Child brides are often forced to drop out of school to bear children. Each year, more than 12 million girls under the age of 18 are forced into marriage. Those young mothers and infants have much higher mortality rates than women who are allowed when (and who) to marry in adulthood. Their rates of illness are higher. Their rates of poverty are higher.
But it’s not only those at risk for forced marriage that are falling behind. An even higher number of girls are not getting the education they have a fundamental human right to receive. In fact 130 million girls between the ages of 6 and 17 are currently not enrolled in school. Of those, 15 million will not set foot in a classroom their entire lives.
There are many factors, including poverty, distance/cost, and cultural norms, that contribute to the gender gap in education. And while these can also affect boys, they disproportionately keep girls out of school.
The fact of the matter is that any child in school is far more likely to be protected from exploitation than those who are not. And children who are in school have higher self-confidence and more opportunities to make better decisions regarding their futures.
Women who can choose when to become mothers are healthier and more financially stable.
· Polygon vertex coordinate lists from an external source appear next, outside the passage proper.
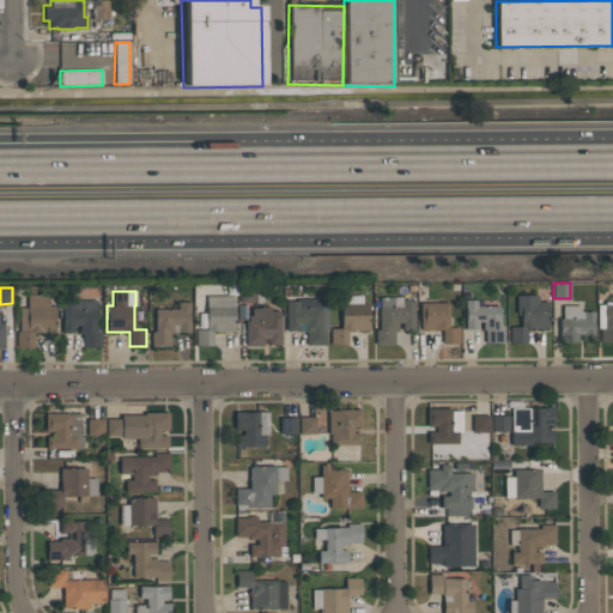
[(17,347),(17,332),(19,332),(19,308),(26,308),(26,295),(49,295),(49,305),(55,305),(55,333),(34,333),(34,346),(17,347)]
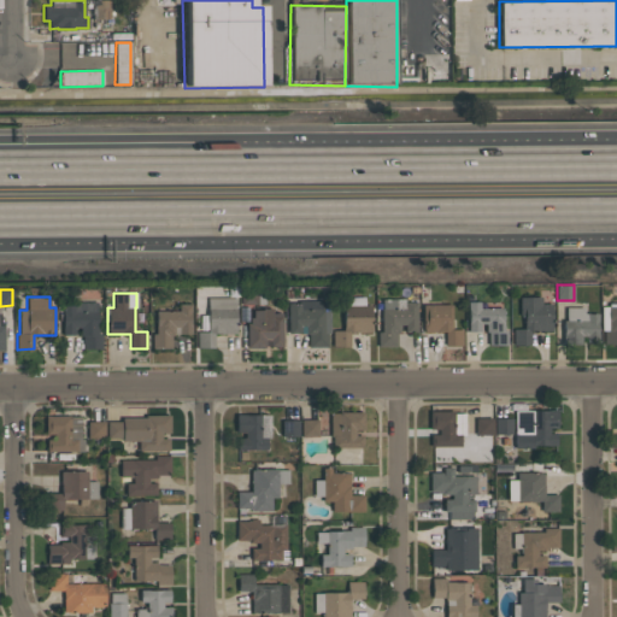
[(333,346),(333,330),(342,330),(342,327),(344,327),(344,305),(346,305),(346,297),(364,297),(364,306),(370,306),(371,333),(350,333),(350,346),(333,346)]
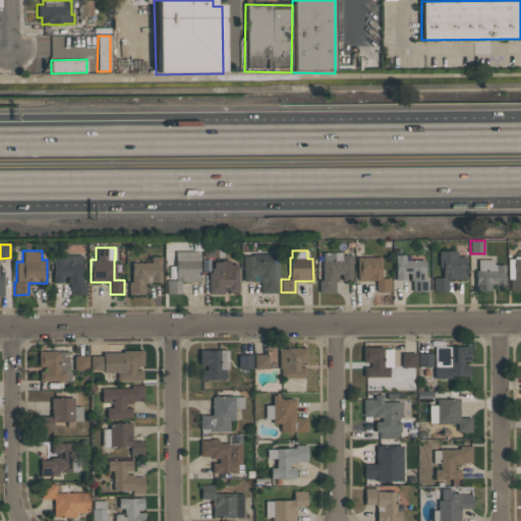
[(465,256),(465,279),(447,279),(448,291),(433,291),(433,278),(442,278),(442,266),(439,266),(439,250),(457,250),(457,256),(465,256)]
Their children are automatically in a better position to have access to education, healthcare, and a higher standard of living.
When girls are afforded their basic human rights, when they are given opportunities to reach their full potential, all of society benefits.
We challenge you to use your privilege to help make a difference for the millions of girls who do not have a voice.
- 1. Share their stories. Their truth is out there! Read the articles. Watch the videos. Then make sure your friends do, too. Awareness is a key component to creating new legislation, raising funds, and breaking the dangerous cycles in which millions of girls are trapped.
- 2. Mentor and/or tutor locally. There are a number of organizations that seek to match caring adults in mentoring and tutoring programs! In fact, your neighborhood school likely has its own tutoring program. Help a student develop the confidence and skills she will need for success in adulthood by investing just a few hours per month in her future! Organize a team from your office, church, or book club and make a difference together.
As Sally Ride said, “You cannot be what you cannot see.” Your visibility will have an impact far beyond what you can measure.
- 3. Donate. Give your time, give your voice, give your money. Support the organizations that are working to give girls the same opportunities the boys their age are receiving.
- 4. Vote! In order to vote for change, you have to know the issues. You have to know how laws, school bonds, and legislators work in order to affect positive change! Spend time making sure your representatives know how they can best support girls’ health, education, and safety. If the laws are unfair? Change them. If the funding isn’t available? Raise it. Women fought for your right to be able to do these things – use it!
Women around the world without a voice are counting on their more privileged sisters to make the world a more equitable, safer place for them. Our daughters and their daughters will have their work cut out for them – let’s not make them do it alone.
Girls’ rights are human rights; there is no time to waste.